** PROVIDED RECORDS follows **
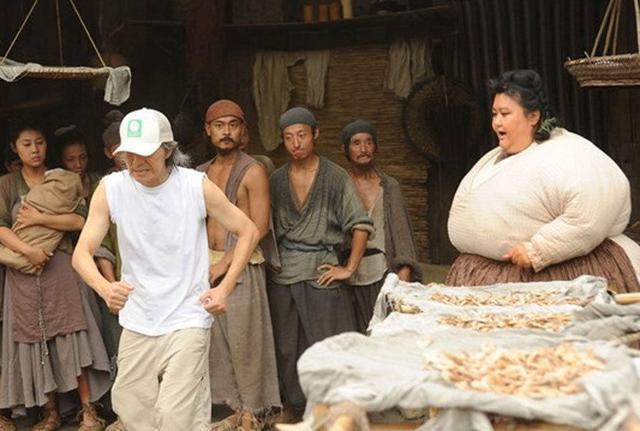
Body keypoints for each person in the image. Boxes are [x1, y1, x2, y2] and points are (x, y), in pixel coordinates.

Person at [72, 108, 259, 431]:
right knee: (130, 406)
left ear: (167, 150)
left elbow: (248, 231)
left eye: (145, 153)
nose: (135, 162)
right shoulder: (111, 189)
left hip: (187, 315)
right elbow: (81, 254)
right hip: (138, 317)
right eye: (128, 154)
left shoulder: (194, 186)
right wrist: (104, 288)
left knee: (175, 414)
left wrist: (224, 289)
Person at [446, 69, 640, 292]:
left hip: (557, 275)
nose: (497, 122)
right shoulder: (493, 159)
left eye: (505, 114)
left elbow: (593, 207)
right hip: (483, 274)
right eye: (494, 114)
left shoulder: (567, 152)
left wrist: (539, 250)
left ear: (533, 116)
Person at [0, 123, 111, 431]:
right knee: (34, 339)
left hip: (59, 265)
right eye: (26, 144)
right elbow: (1, 227)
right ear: (14, 148)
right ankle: (50, 413)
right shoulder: (7, 185)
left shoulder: (61, 178)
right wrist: (29, 251)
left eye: (39, 142)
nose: (35, 149)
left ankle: (89, 411)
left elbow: (80, 221)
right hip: (23, 272)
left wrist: (40, 218)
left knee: (72, 334)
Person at [268, 107, 373, 419]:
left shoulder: (335, 176)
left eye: (302, 135)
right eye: (289, 137)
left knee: (327, 344)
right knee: (287, 348)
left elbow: (360, 224)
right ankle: (297, 408)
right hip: (284, 273)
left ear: (315, 134)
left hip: (321, 270)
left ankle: (336, 411)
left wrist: (348, 268)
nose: (296, 143)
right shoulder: (276, 180)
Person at [197, 99, 280, 430]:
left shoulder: (253, 171)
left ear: (243, 129)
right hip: (207, 264)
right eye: (219, 126)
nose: (226, 132)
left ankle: (253, 411)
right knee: (217, 343)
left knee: (247, 341)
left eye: (233, 125)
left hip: (243, 263)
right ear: (208, 130)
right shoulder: (199, 173)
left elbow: (259, 226)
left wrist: (226, 264)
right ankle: (234, 406)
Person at [341, 120, 422, 333]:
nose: (363, 148)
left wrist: (402, 281)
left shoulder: (389, 186)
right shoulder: (339, 186)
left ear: (375, 147)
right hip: (347, 277)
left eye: (369, 142)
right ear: (345, 149)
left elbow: (402, 235)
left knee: (384, 335)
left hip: (382, 273)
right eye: (356, 143)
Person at [54, 125, 101, 202]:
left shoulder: (99, 182)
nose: (78, 165)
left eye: (83, 157)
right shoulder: (55, 190)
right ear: (60, 161)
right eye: (70, 160)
** End of PROVIDED RECORDS **
WHAT THE TASK ASKS: Look above for the line containing "right knee: (34, 339)", then transcribe it and all lines after it through the last, exactly and with nothing else.

TASK ANSWER:
right knee: (34, 339)
left hip: (59, 265)
right eye: (26, 144)
right elbow: (1, 227)
right ear: (14, 148)
right ankle: (50, 413)
right shoulder: (7, 185)
left shoulder: (61, 178)
right wrist: (29, 251)
left eye: (39, 142)
nose: (35, 149)
left ankle: (89, 411)
left elbow: (80, 221)
right hip: (23, 272)
left wrist: (40, 218)
left knee: (72, 334)
Person at [268, 107, 373, 419]:
left shoulder: (335, 176)
left eye: (302, 135)
right eye: (289, 137)
left knee: (327, 344)
right knee: (287, 348)
left elbow: (360, 224)
right ankle: (297, 408)
right hip: (284, 273)
left ear: (315, 134)
left hip: (321, 270)
left ankle: (336, 411)
left wrist: (348, 268)
nose: (296, 143)
right shoulder: (276, 180)
Person at [197, 99, 280, 430]:
left shoulder: (253, 171)
left ear: (243, 129)
right hip: (207, 264)
right eye: (219, 126)
nose: (226, 132)
left ankle: (253, 411)
right knee: (217, 343)
left knee: (247, 341)
left eye: (233, 125)
left hip: (243, 263)
right ear: (208, 130)
right shoulder: (199, 173)
left elbow: (259, 226)
left wrist: (226, 264)
right ankle: (234, 406)
Person at [341, 120, 422, 333]:
nose: (363, 148)
left wrist: (402, 281)
left shoulder: (389, 186)
right shoulder: (339, 186)
left ear: (375, 147)
right hip: (347, 277)
left eye: (369, 142)
right ear: (345, 149)
left elbow: (402, 235)
left knee: (384, 335)
left hip: (382, 273)
right eye: (356, 143)
Person at [54, 125, 101, 202]:
left shoulder: (99, 182)
nose: (78, 165)
left eye: (83, 157)
right shoulder: (55, 190)
right ear: (60, 161)
right eye: (70, 160)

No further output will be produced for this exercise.